Tuesday, 5 May 2009

Z bites the low-fat bullet, and finds low-salt and low-sugar inside

Yes, well, I'll reiterate that I find it much easier to diet when I do it thoroughly. I can quite understand those people, whose pictures one sees in the popular press, who take dieting too far and become frankly too thin. We can all think of celebs who have done that. It's simpler to eat no fat or no carbohydrate or all vegetables or whatever the diet du jour is, than to eat just a little. And if you have a fat-free diet, you don't miss fat. The more you have, the more you want and it's ever so hard to judge just the right amount, in the shorter term at any rate.
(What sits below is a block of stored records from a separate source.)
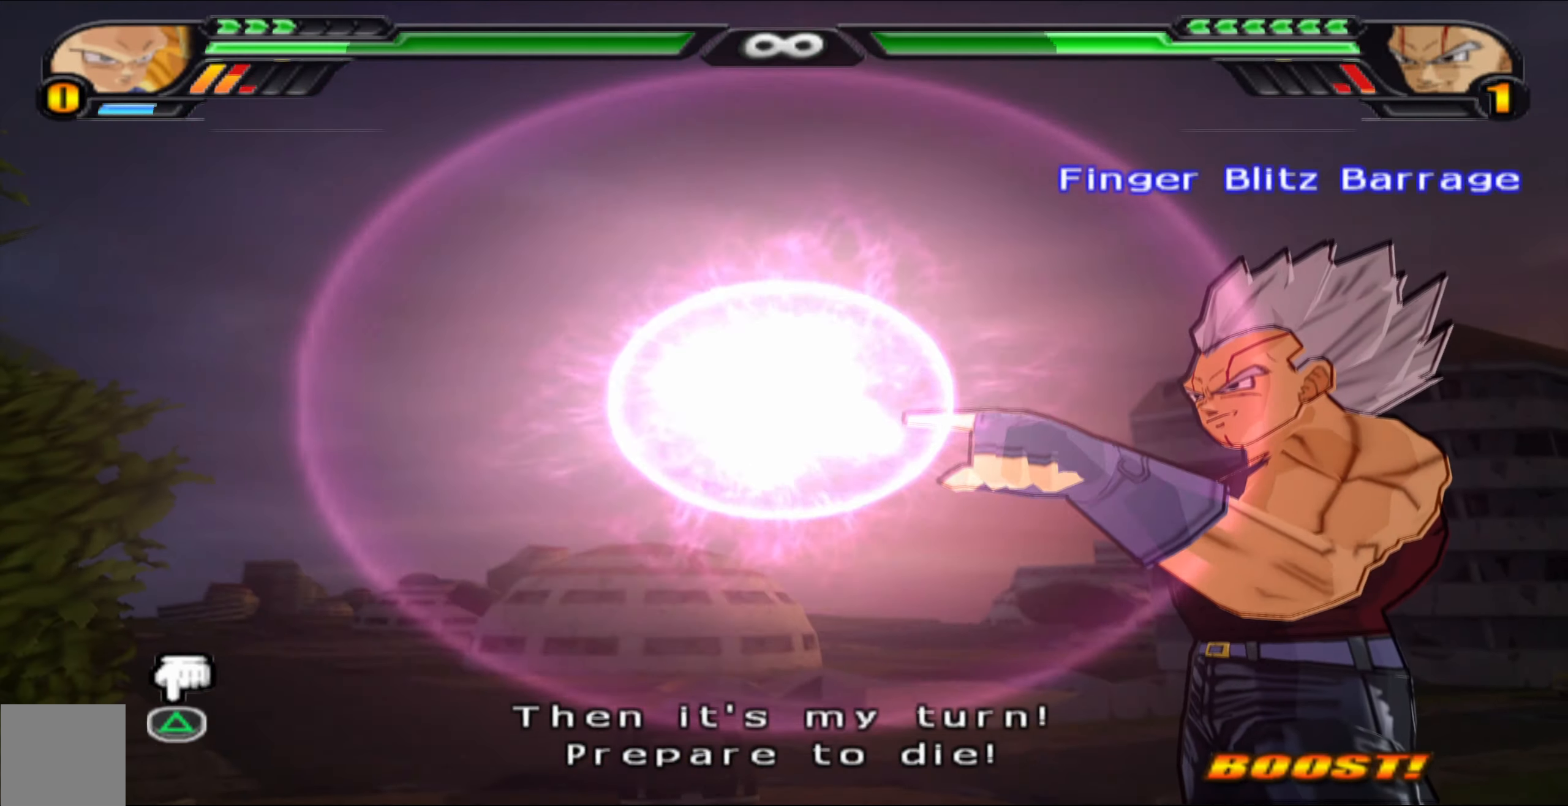
{"buttons": ["L2"], "left_stick": "center", "right_stick": "center", "events": []}
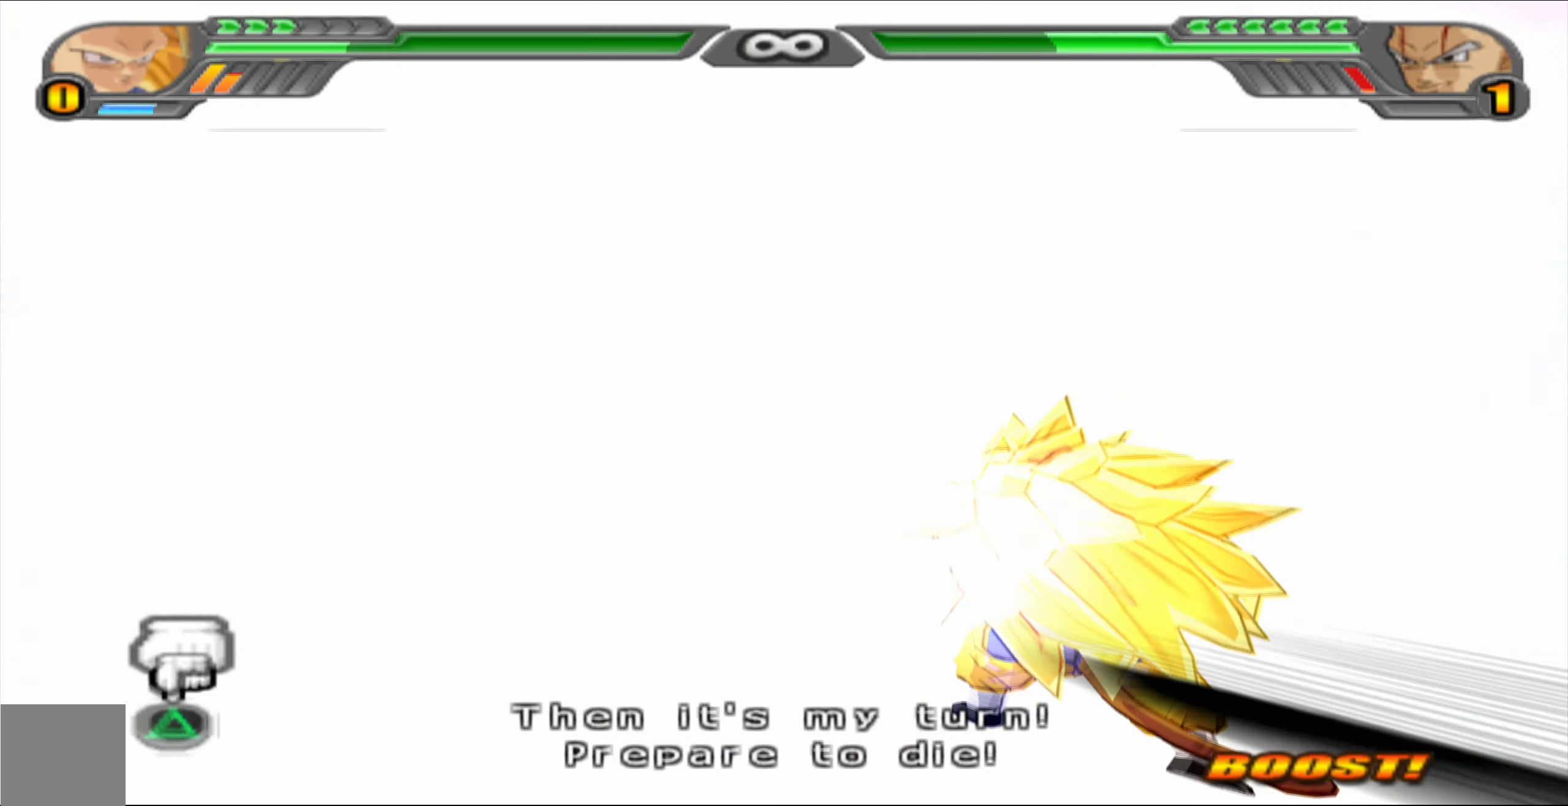
{"buttons": ["L2"], "left_stick": "center", "right_stick": "center", "events": []}
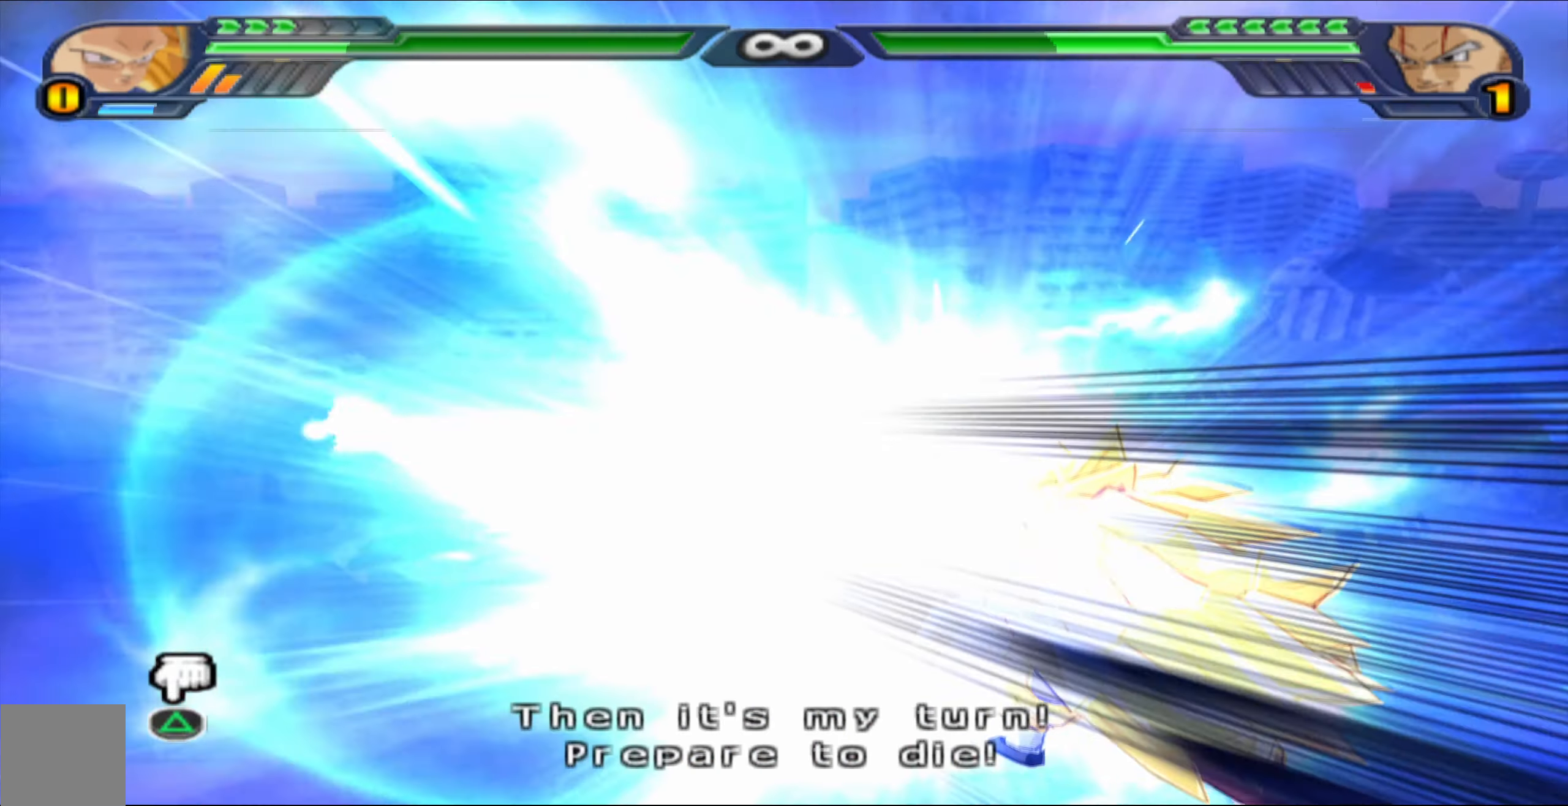
{"buttons": ["L2"], "left_stick": "center", "right_stick": "center", "events": []}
Today, I've not eaten what I've wanted. For breakfast, I had an austere dish of porridge made with water, flavoured with a pinch of salt and some cardamon seeds. Lunch was late as I'd been at a meeting in Norwich, at which I accepted two cups of black coffee and refused the biscuits. For 18 months, I've effortlessly ignored biscuits. But today, the plate of chocolate biscuits beside me (how could my hostess, who is 8 inches taller than me and weighs 2 pounds more, have put them by me?) called to me in siren-sweet tones. I didn't have one. For lunch, I had lettuce, celery, two Ryvitas and two oatcakes. Then I had a bowl of plain yoghurt and some prunes. It didn't satisfy, frankly. When giving the family cakes and biscuits for tea, I ate an apple. I'd brought Squiffany and Pugsley some fruit jelly sweets from Italy and I did accept one. This evening, I found it hard, again, to not eat something tasty and fatty, such as cheese. I had another Ryvita, some raw carrot, more lettuce and cucumber.
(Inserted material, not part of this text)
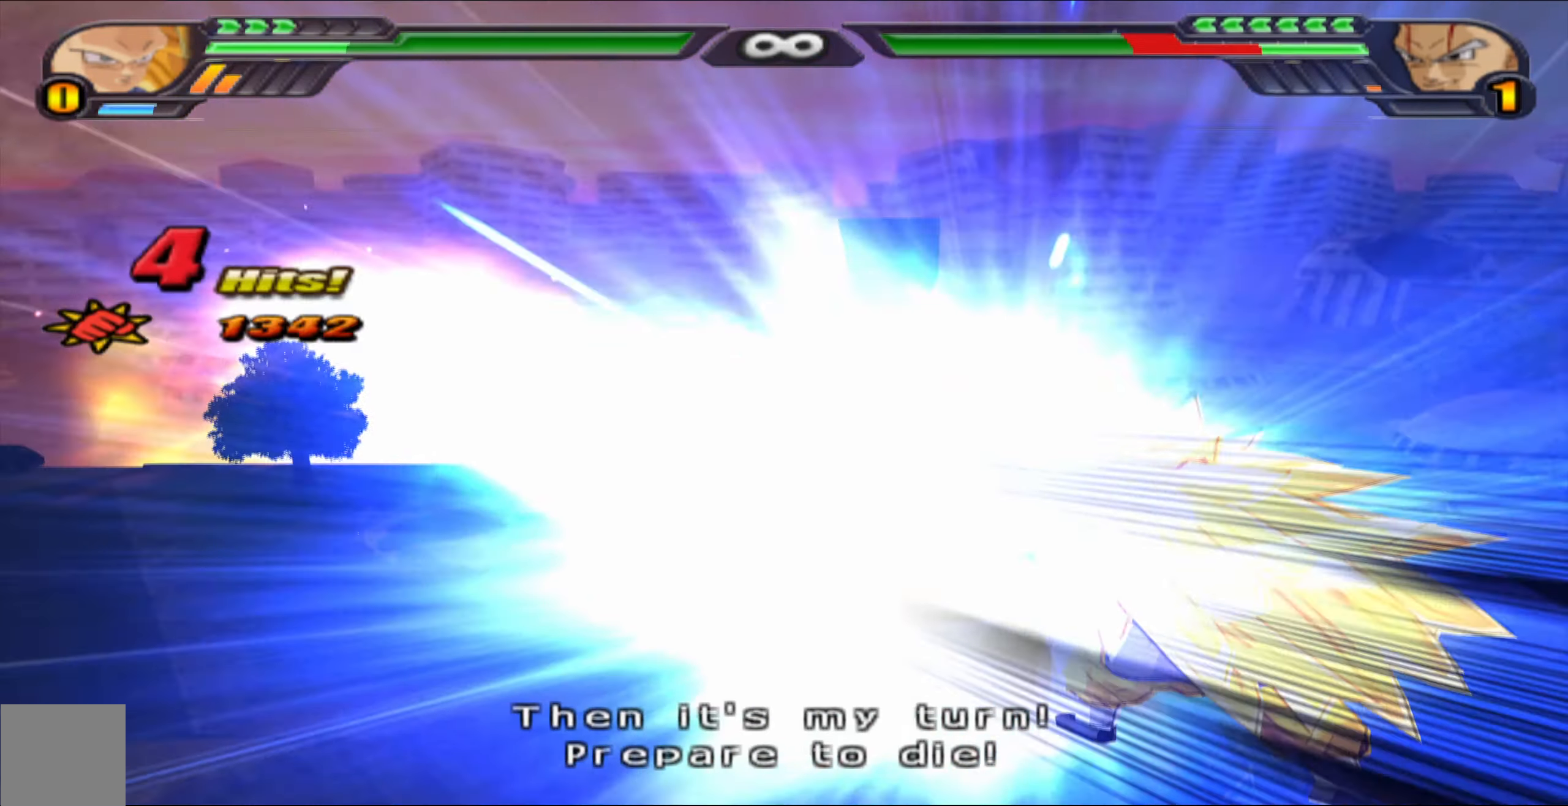
{"buttons": ["L2"], "left_stick": "center", "right_stick": "center", "events": []}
Tonight, I'm cooking roast chicken, roast potatoes, carrots and spring cabbage. This will, at least, feel like real food. I think it will take me several days to adjust to a weight-loss diet.

In fact, an apple contains as many calories as a biscuit or two. But that isn't the point. If I have a chocolate biscuit or a small slice of cake, that will reinforce the sugar-and-fat craving that keeps us overweight. Both are addictive - not in a medical sense, like cigarettes or heroin, but in a colloquial rather than a clinical sense, in that they make you crave the next fix. If you eat a packet of crisps every day, you 'need' the salt (another culprit) and fat in those crisps. Frankly, tasty as Ryvita is, you ain't going to crave it. Cheap chocolate, containing enough cacao to raise the spirits and a whole lot of sugar, is almost impossible to eat a little of.

Pah. I'm stronger than chocolate. And I'll be back on the bike tomorrow.